Biden Administration Ethical Headaches
Secretary Of Defense Lloyd Austin
Secretary of Defense Lloyd Austin finally divested most but not all of his stock in weapons and defense manufacturer Raytheon on February 11th, a full three weeks after he was confirmed by the Senate to serve on President Biden’s Cabinet. In that time, Raytheon’s stock far outpaced its nearest competitors. That three week period saw Raytheon stock price increase 7.24% from NYSE close on January 22nd, when Austin was confirmed, to open on February 11th, when the SEC published his divestiture report, according to Yahoo! Finance data. During the same time, Boeing saw only a 3.01% increase, Lockheed Martin 0.26%, and Northrop Grumman 1.46%.
More troubling, though, Austin revealed in his Ethics Agreement that he will retain “unvested restricted stock units” he acquired while serving on Raytheon’s board after his resignation. The Agreement does not outline exactly how many stock units Austin would retain or how quickly he could exercise options once he leaves public service. Austin also only committed to recusing himself from DoD decisions involving Raytheon for one year, raising questions on whether he may encourage contracts with the manufacturer later in his tenure and financially benefit from those government commitments after he leaves public service.

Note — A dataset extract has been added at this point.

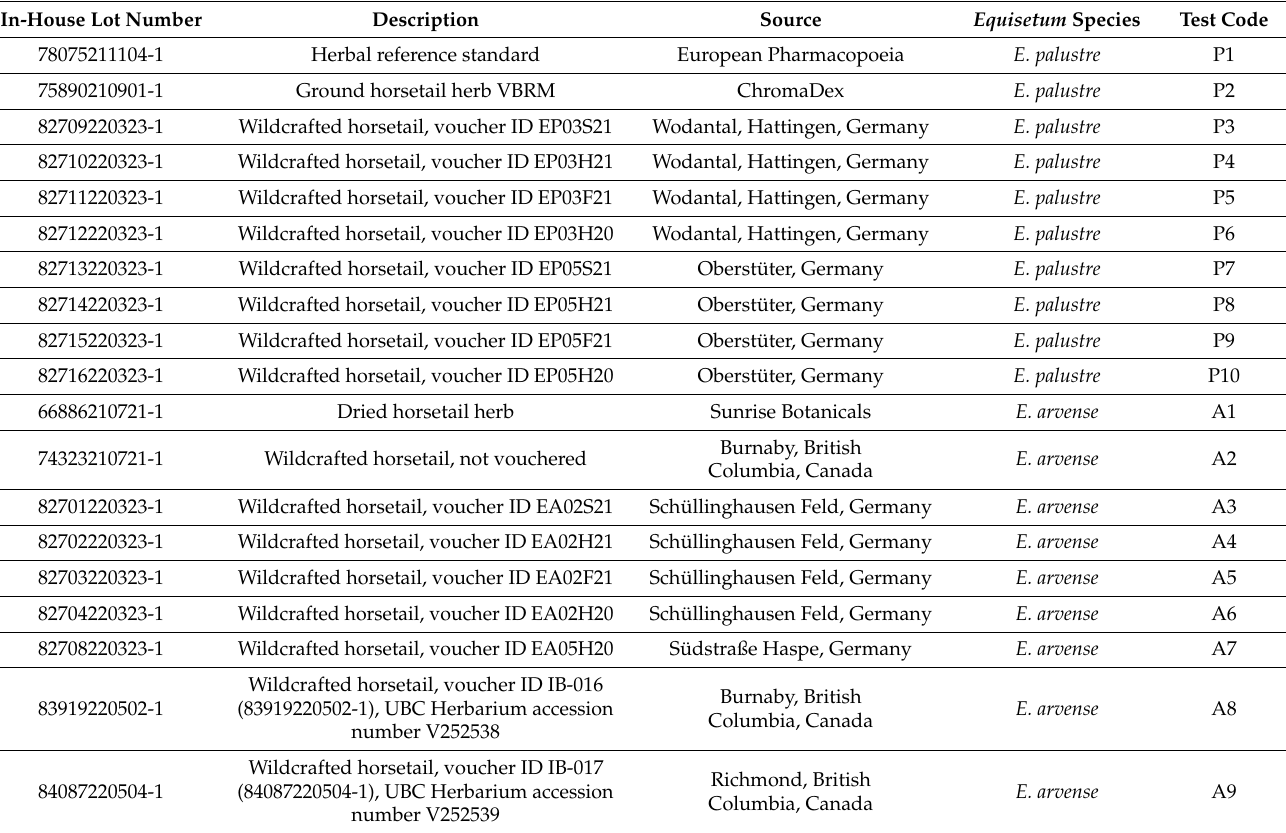
Table 5. Eight horsetail samples from varying sources were obtained and allotted a test code. The alphanumeric code using “P” refers to all E. palustre samples, while the code using “A” refers to all E. arvense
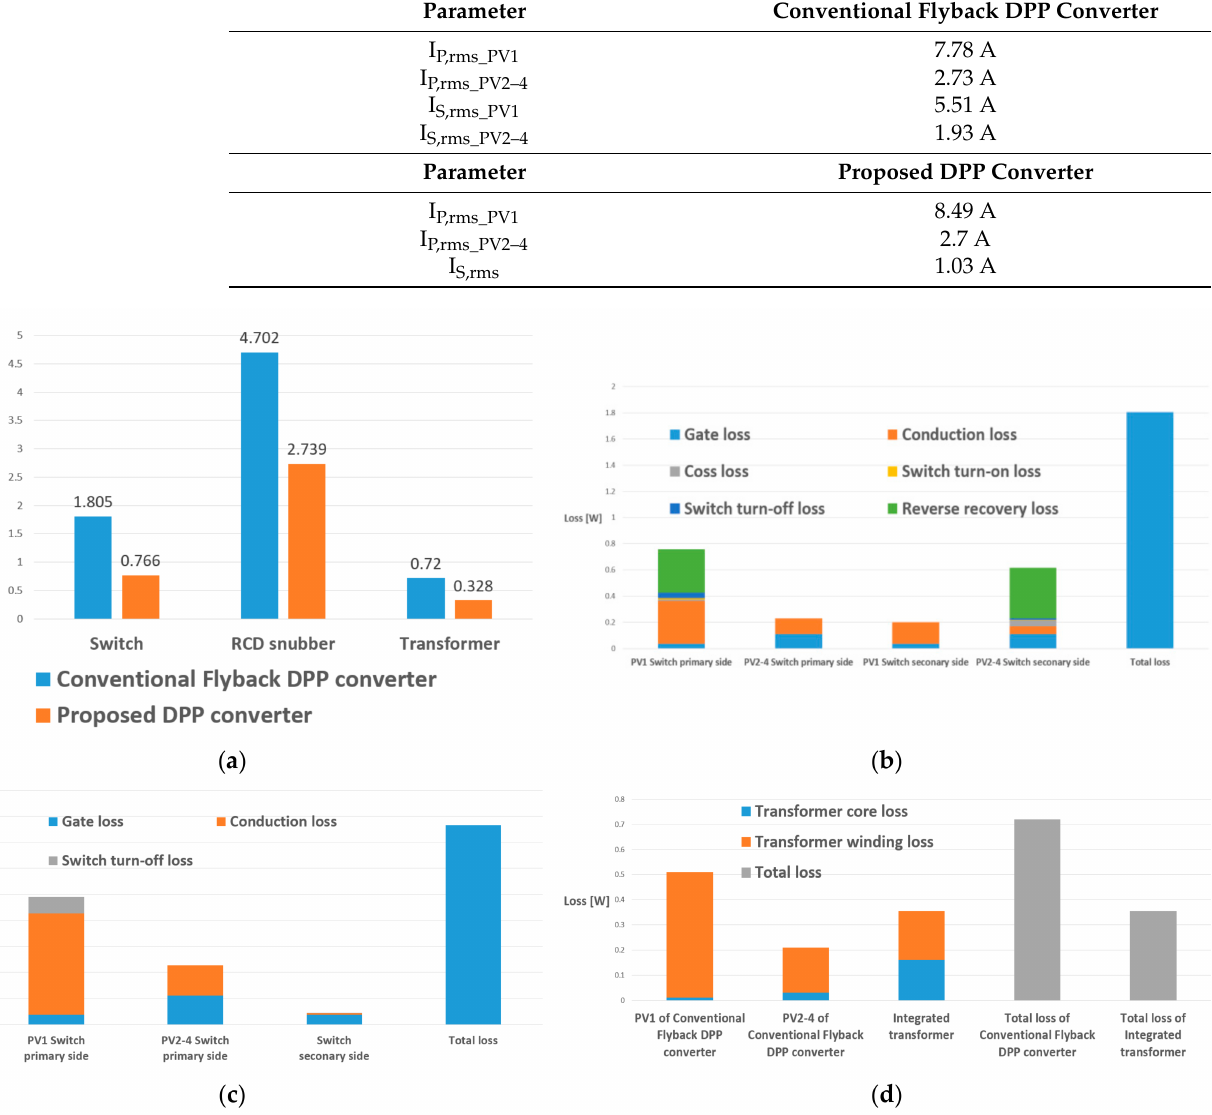
Figure 5. Equivalent circuit for the primary side turned-on state. Table 1. RMS current of primary and secondary side of DPP converter.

Deputy Secretary of the Treasury Wally Adeyemo
On Tuesday, February 23rd, the Senate Finance Committee will hold a hearing to consider Obama Foundation President Wally Adeyemo to serve as the Deputy Secretary of the Treasury. After leaving the White House in 2016, Adeyemo became a senior adviser at BlackRock, the global investment firm dubbed “another government in waiting” due to the number of former Obama administration staffers joining up, and served as “a former chief of staff to [BlackRock chairman and CEO Larry] Fink.” Adeyemo’s ties to the financial sector garnered criticism from progressives frustrated that he “followed a well-worn path of Obama alums seeking to cash in, and went to Wall Street. And not just anywhere on Wall Street—he went to BlackRock, the world’s largest financial firm.”
Adeyemo’s appointment appears to conflict directly with the ethics plan Biden released in September 2020 during his campaign, as his BlackRock work would violate the plan’s ban on “leaders at fossil fuel or private prison companies.” BlackRock has ignored sustained calls to divest itself from private prisons, fossil fuel, and weapons manufacturers. In fact, the firm remains one of the U.S.’s “biggest investors in private prisons” and is the largest and second-largest shareholder of the two biggest private prison operators in the country.